Like any threat, malicious emails aren’t reserved for those on the Fortune 500 alone. While 56 percent of organizations with over 1000 email users believe that they have been targeted by malicious emails, 42 percent of organizations with less than 1000 email users feel the same way. Worst of all, these numbers represent those willing to admit that they believe they have been targeted. More than likely, the numbers for both are much higher.

It would be nice right about now to list some numbers that show how easy it is for an organization to recover from a successful email borne attack. Even some quotes from real life victims would be encouraging. The sad fact is, these feel good stories don’t exist. The results of a data breach can be devastating. The can cost millions, but more importantly they can cost a business their reputation; and paying off fines won’ t make customers feel any better.

Feel free to take hold of these numbers and make them part of your next presentation or proposal, but don’t stop there. Dig around through some of the other posts here on The Email Admin and you will find all the evidence you need to help support your organization’s need for the best email security solution you can afford.

Data and statistics for this post come from an infographic produced by Firmex.

Written by Jeff Orloff

5 Comments

  1. David Black · June 28, 2013

    I was surprised to read the list of the most targeted sectors. I also thought tech would be higher on the list. What surprises me more, though is that governmental institutions are not included in it. I think they are also common targets and there is lots of data of interest in them as well.

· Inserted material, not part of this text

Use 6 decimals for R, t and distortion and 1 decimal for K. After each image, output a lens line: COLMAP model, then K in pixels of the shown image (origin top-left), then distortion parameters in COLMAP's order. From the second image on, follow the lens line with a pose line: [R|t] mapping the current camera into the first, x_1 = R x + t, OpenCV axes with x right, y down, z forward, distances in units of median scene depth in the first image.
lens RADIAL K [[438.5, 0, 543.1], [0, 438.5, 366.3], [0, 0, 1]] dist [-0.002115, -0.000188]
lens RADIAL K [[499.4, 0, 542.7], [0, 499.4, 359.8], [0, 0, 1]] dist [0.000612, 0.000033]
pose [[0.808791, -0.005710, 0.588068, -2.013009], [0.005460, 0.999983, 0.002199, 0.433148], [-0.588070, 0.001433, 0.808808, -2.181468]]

  2. Steve · June 29, 2013

    How about BYOD? More people are now opting for it without really considering the security risks, especially since they are bringing their mobile devices just about anywhere. It’s not just about the malware. It’s about exposing your phone to thieves or losing it while in transit. These things can already increase security threats to several fold.

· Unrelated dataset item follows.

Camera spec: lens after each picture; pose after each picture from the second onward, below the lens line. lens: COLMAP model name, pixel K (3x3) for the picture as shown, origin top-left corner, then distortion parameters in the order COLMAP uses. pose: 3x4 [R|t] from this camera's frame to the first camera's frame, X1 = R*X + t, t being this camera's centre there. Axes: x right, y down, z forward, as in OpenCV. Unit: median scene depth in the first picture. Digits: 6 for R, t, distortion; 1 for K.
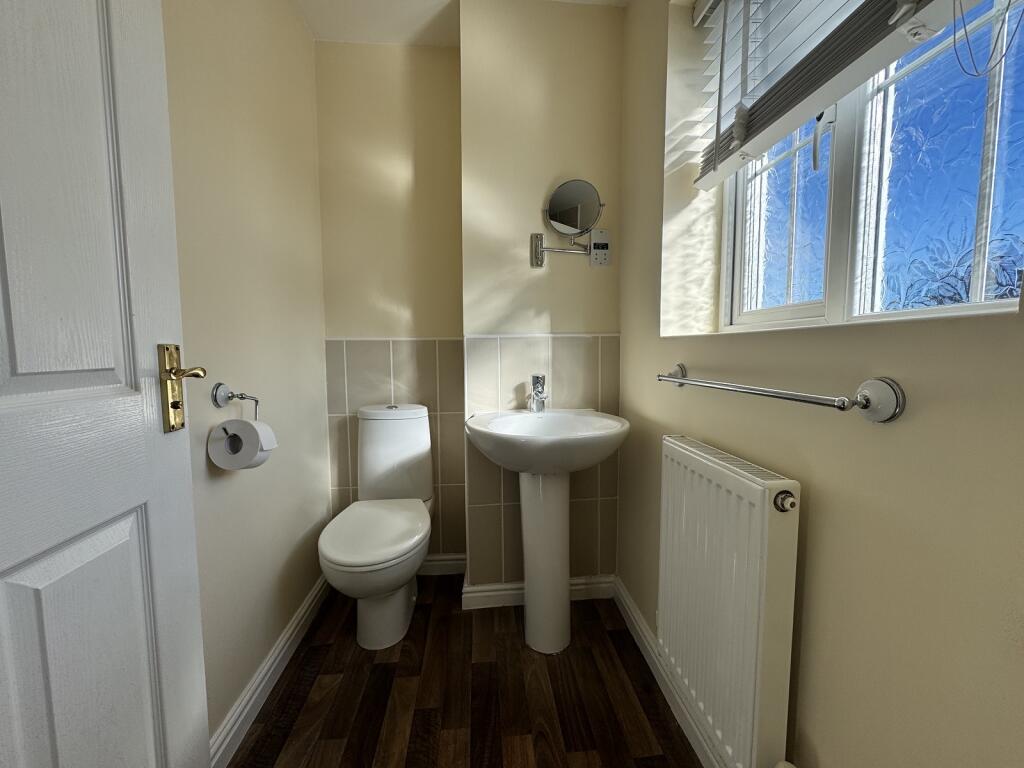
lens RADIAL K [[406.1, 0, 514.2], [0, 406.1, 381.9], [0, 0, 1]] dist [-0.002708, 0.000152]
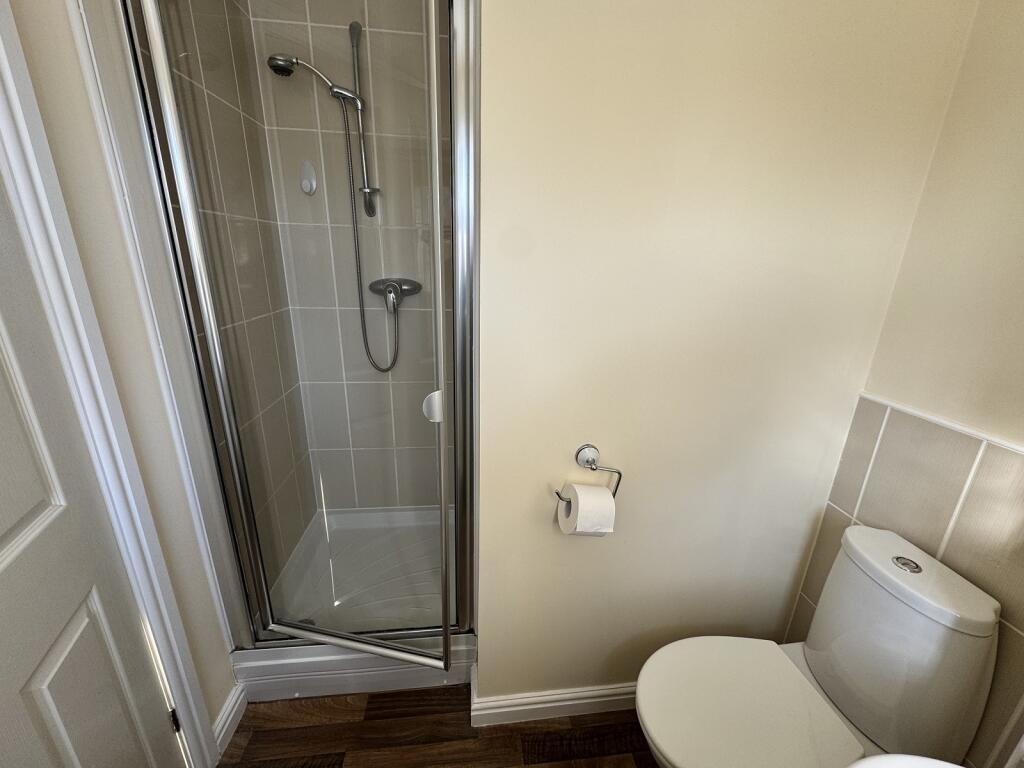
lens RADIAL K [[406.1, 0, 515.1], [0, 406.1, 387.5], [0, 0, 1]] dist [-0.002708, 0.000152]
pose [[0.019925, 0.307065, -0.951480, 0.163555], [-0.106533, 0.946903, 0.303357, -0.378851], [0.994109, 0.095320, 0.051580, 0.686648]]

  3. Angela Maire · June 30, 2013

    Like David, I was surprised to find out which sectors were the most targeted. Honestly, I did not expect to see the aerospace/defense sector in number one. I guess this is proof that spammers are really evolving and have become more unpredictable. And like what you said, the attacks are not merely for money. Reputation is at stake in most cases nowadays (especially for the media). What does this mean for us? The same thing, actually: danger. A heightened one, though. Now more than ever, companies and organizations should beef up their email security by coming up with solid countermeasures.

  4. Duncan · June 30, 2013

    Though it’s true that a lot of the IT threats these days can be tied up to e-mails, let’s also not forget that they can come in other ways. A perfect example is apps. According to recent studies, plenty of apps, especially the free ones, carry malware that can infect not only your desktop PC or laptop but even your mobile phone and tablet, and the risks don’t decrease regardless of what type of device you use.

  5. Kendra · March 3, 2014

    @Angela Marie: Like you, I was surprised to find some sectors included in this list. I always thought that if you move or work in an area that works closely with security, you’ll be extra careful. I know now that this is not the case for the aerospace/defense sector!…All these data, in my opinion, can be useless, though, if people are not well-informed about the threats to email security that are present. Those who belong to the upper strata of society may know a lot, as well as those who live and breathe IT and those who work for big companies. The “small people and communities”, however, have yet to be completely educated on spamming and phishing.